Он обернулся на ее провожающий взгляд, улыбнулся и кивнул головой. Она помахала ручкой.

Случилось с ним что-то совершенно необыкновенное. Приехав домой он был опьянён воспоминаниями о ней – о той нарядной, красивой, легкой в белом почти воздушном платьице и шляпке, которая с таким радостно-трепетным холодком вошла в его душу. Как никто в доме, он ждал следующего утра. И так и не решив для себя, о чем будет завтра говорить с ней, уморенный думами, уснул.

Утром проснулся, когда все взрослые уже были на ногах и позавтракали. Его пригласила и покормила бабушка. Затем на улице во дворе он чуть ли ни час мылся, чистил свои ботинки, наряжался, попросив у бабушки утюг. Когда почти в то же время, что и вчера, они с мамой сошли с трамвая и направились в сторону речки, он почувствовал, как у него леденеют руки и очень пылает душа от того, что скоро увидит ее. Мама зашла в Ателье, предупредив его быть осторожным у речки…

Она была уже на берегу. Он быстро спустился вниз, подбежал к ней, и стоял в растерянности, даже не сказав; « Здравствуй.»

Она подала свою беленькую маленькую ручку и с любопытством взглянула на него. Он почувствовал в себе что-особенное и в то же время ужасное, что не мог вымолвить ни слова. Впервые в жизни к нему пришла влюбленность, и он вообразил себе, что она тоже влюблена в него.

– А ты когда приедешь следующий раз?

– Не знаю. Мы живем в деревне.

– В деревне! – удивилась она.

Помолчав немного, он заметил, как она быстро переменилась в лице, видимо, предчувствуя расставание, может быть, навсегда.

– Пойдем, я покажу тебе наш дворик, – предложила она.

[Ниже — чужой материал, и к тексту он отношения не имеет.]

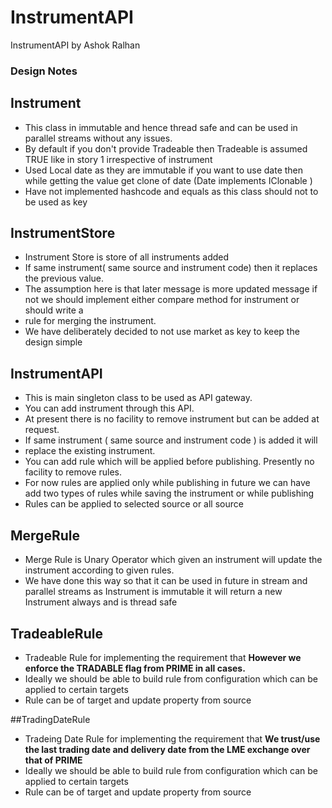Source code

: # InstrumentAPI

InstrumentAPI by Ashok Ralhan

### Design Notes

## Instrument
 * This class in immutable and hence thread safe and can be used in parallel streams without any issues.
 * By default if you don't provide Tradeable then Tradeable is assumed TRUE like in story 1 irrespective of instrument
 * Used Local date as they are immutable if you want to use date then while getting the value get clone of date (Date implements IClonable )
 * Have not implemented hashcode and equals as this class should not to be used as key
 
 ## InstrumentStore
 * Instrument Store is store of all instruments added
 * If same instrument( same source and instrument code) then it replaces the previous value.
 * The assumption here is that later message is more updated message if not we should implement either compare method for instrument or should write a
 * rule for merging the instrument.
 * We have deliberately decided to not use market as key to keep the design simple
 
 ## InstrumentAPI
 * This is main singleton class to be used as API gateway.
 * You can add instrument through this API.
 * At present there is no facility to remove instrument but can be added at request.
 * If same instrument ( same source and instrument code ) is added it will
 * replace the existing instrument.
 * You can add rule which will be applied before publishing. Presently no facility to remove rules.
 * For now rules are applied only while publishing in future we can have add two types of rules while saving the instrument or while publishing
 * Rules can be applied to selected source or all source

## MergeRule
 * Merge Rule is Unary Operator which given an instrument will update the instrument according to given rules.
 * We have done this way so that it can be used in future in stream and parallel streams as Instrument is immutable it will return a new Instrument always and is thread safe
 
## TradeableRule
 * Tradeable Rule for implementing the requirement that <b>However we enforce the TRADABLE flag from PRIME in all cases.</b>
 * Ideally we should be able to build rule from configuration which can be applied to certain targets
 * Rule can be of target and update property from source
 
 ##TradingDateRule
 * Tradeing Date Rule for implementing the requirement that <b>We trust/use the last trading date and delivery date from the LME exchange over that of PRIME</b>
 * Ideally we should be able to build rule from configuration which can be applied to certain targets
 * Rule can be of target and update property from source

Они выбрались наверх и, не разнимая рук, зашагали к ее дому…. Постояв у арки, ведущей во двор, они потихонечку пошли обратно.

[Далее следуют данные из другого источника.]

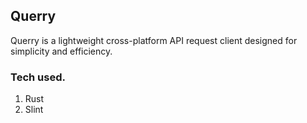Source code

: ## Querry
Querry is a lightweight cross-platform API request client designed for simplicity and efficiency.

### Tech used.
1. Rust
2. Slint
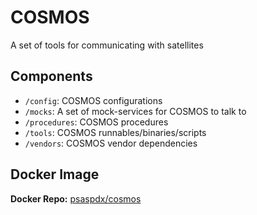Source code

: # COSMOS

A set of tools for communicating with satellites

## Components

* `/config`: COSMOS configurations
* `/mocks`: A set of mock-services for COSMOS to talk to
* `/procedures`: COSMOS procedures
* `/tools`: COSMOS runnables/binaries/scripts
* `/vendors`: COSMOS vendor dependencies

## Docker Image

**Docker Repo:** [psaspdx/cosmos](https://hub.docker.com/repository/docker/psaspdx/cosmos)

– Я как буду приезжать в город, когда буду уже взрослый, обязательно буду приходить сюда, ты так и знай.

Он стал рассказывать про деревню, где сразу за их усадьбой начинаются луга и нет никаких преград и границ – только поле и небо. А она все дивилась и никак не могла представить себе то, о чем он так увлекательно, с любовью к своему краю рассказывал. От его рассказов ее душа была в непрестанном напряжении и удивлении, а он все рассуждал уже с задатками видения своего будущего.

Подшучивая, говорил: «Подрасту, выучусь на инженера, буду работать, построю домик, женюсь.» Она вдруг, наверно, почувствовала весь ужас и всю низость подобного будущего, что даже нервно отдернула свою руку от него. Вся казавшаяся ей эта низость никак не шла к ее неземным воспалившимся чувствам к нему. Дальше они до самого «Ателье» шли молча, каждый думал о своем. Но то, что у них появились чувства друг к другу, даже некая привязанность, это было очевидно. В тот день, когда они расстались и Володя уехал домой, – они еще не знали, что расстались навсегда….

Уже поздней осенью то ли от переживания от случившегося, вызванного их расставанием, то ли в силу еще каких-либо обстоятельств, но он первый раз заболел тяжелой болезнью – свинкой. Почувствовал в себе ослабление всех своих телесных сил – не было никакого желания жить как раньше жил, и даже к ней, так тронувшей его душу, у него не было желания любить. Но когда стал оправляться от болезни, начал приходить в себя, его опять все вокруг приводило в восторг, и хотелось жить тем всем земным, что его окружало. Правда, он теперь избавился не только от телесной, но и от душевной своей травмы. От пережитых им прошедшим летом чувств как будто не осталось и следа….

Шли годы и он быстро рос телесно и душевно. Жил теперь уже не одними чувствами – стал понемногу разбираться в том, что его окружает и, самое главное, стал не так восприимчив ко всему, как раньше. И на то, что с ним когда-то произошло, стал смотреть в известной степени спокойно, даже когда чувствовал себя неловко за свою эту слабость – впечатлительность.